___ Records shown ___
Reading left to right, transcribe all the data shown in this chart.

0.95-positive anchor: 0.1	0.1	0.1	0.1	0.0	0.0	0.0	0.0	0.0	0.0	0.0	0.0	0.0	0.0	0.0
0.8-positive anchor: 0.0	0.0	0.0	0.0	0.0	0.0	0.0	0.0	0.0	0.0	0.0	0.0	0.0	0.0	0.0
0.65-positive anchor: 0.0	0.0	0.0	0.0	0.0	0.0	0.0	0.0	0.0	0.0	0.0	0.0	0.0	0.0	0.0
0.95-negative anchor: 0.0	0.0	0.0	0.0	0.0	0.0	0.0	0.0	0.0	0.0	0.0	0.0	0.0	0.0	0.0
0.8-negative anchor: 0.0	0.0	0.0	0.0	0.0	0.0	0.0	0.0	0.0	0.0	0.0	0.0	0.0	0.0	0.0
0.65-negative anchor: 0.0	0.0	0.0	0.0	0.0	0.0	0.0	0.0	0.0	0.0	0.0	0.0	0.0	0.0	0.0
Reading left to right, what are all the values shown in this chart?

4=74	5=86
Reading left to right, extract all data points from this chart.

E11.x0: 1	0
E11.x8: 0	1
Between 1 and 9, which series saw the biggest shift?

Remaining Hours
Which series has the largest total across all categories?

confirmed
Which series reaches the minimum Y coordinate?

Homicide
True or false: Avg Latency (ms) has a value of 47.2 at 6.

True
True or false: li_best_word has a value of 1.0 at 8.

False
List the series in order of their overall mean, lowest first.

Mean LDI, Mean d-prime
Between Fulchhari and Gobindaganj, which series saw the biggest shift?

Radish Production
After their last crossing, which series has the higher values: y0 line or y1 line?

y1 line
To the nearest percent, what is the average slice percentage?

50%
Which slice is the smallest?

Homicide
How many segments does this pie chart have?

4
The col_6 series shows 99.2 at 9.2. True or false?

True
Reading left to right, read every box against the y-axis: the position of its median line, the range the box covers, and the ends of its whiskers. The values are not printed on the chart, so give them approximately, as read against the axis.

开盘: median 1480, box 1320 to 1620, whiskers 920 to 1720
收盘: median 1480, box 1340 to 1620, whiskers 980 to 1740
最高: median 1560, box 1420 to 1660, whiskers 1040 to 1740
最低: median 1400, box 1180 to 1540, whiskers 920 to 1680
___
Arrange the rows above as a JSON list of strings with one string per line, leaving out the blank lines.

[
  "Reading left to right, transcribe all the data shown in this chart.",
  "0.95-positive anchor: 0.1\t0.1\t0.1\t0.1\t0.0\t0.0\t0.0\t0.0\t0.0\t0.0\t0.0\t0.0\t0.0\t0.0\t0.0",
  "0.8-positive anchor: 0.0\t0.0\t0.0\t0.0\t0.0\t0.0\t0.0\t0.0\t0.0\t0.0\t0.0\t0.0\t0.0\t0.0\t0.0",
  "0.65-positive anchor: 0.0\t0.0\t0.0\t0.0\t0.0\t0.0\t0.0\t0.0\t0.0\t0.0\t0.0\t0.0\t0.0\t0.0\t0.0",
  "0.95-negative anchor: 0.0\t0.0\t0.0\t0.0\t0.0\t0.0\t0.0\t0.0\t0.0\t0.0\t0.0\t0.0\t0.0\t0.0\t0.0",
  "0.8-negative anchor: 0.0\t0.0\t0.0\t0.0\t0.0\t0.0\t0.0\t0.0\t0.0\t0.0\t0.0\t0.0\t0.0\t0.0\t0.0",
  "0.65-negative anchor: 0.0\t0.0\t0.0\t0.0\t0.0\t0.0\t0.0\t0.0\t0.0\t0.0\t0.0\t0.0\t0.0\t0.0\t0.0",
  "Reading left to right, what are all the values shown in this chart?",
  "4=74\t5=86",
  "Reading left to right, extract all data points from this chart.",
  "E11.x0: 1\t0",
  "E11.x8: 0\t1",
  "Between 1 and 9, which series saw the biggest shift?",
  "Remaining Hours",
  "Which series has the largest total across all categories?",
  "confirmed",
  "Which series reaches the minimum Y coordinate?",
  "Homicide",
  "True or false: Avg Latency (ms) has a value of 47.2 at 6.",
  "True",
  "True or false: li_best_word has a value of 1.0 at 8.",
  "False",
  "List the series in order of their overall mean, lowest first.",
  "Mean LDI, Mean d-prime",
  "Between Fulchhari and Gobindaganj, which series saw the biggest shift?",
  "Radish Production",
  "After their last crossing, which series has the higher values: y0 line or y1 line?",
  "y1 line",
  "To the nearest percent, what is the average slice percentage?",
  "50%",
  "Which slice is the smallest?",
  "Homicide",
  "How many segments does this pie chart have?",
  "4",
  "The col_6 series shows 99.2 at 9.2. True or false?",
  "True",
  "Reading left to right, read every box against the y-axis: the position of its median line, the range the box covers, and the ends of its whiskers. The values are not printed on the chart, so give them approximately, as read against the axis.",
  "开盘: median 1480, box 1320 to 1620, whiskers 920 to 1720",
  "收盘: median 1480, box 1340 to 1620, whiskers 980 to 1740",
  "最高: median 1560, box 1420 to 1660, whiskers 1040 to 1740",
  "最低: median 1400, box 1180 to 1540, whiskers 920 to 1680"
]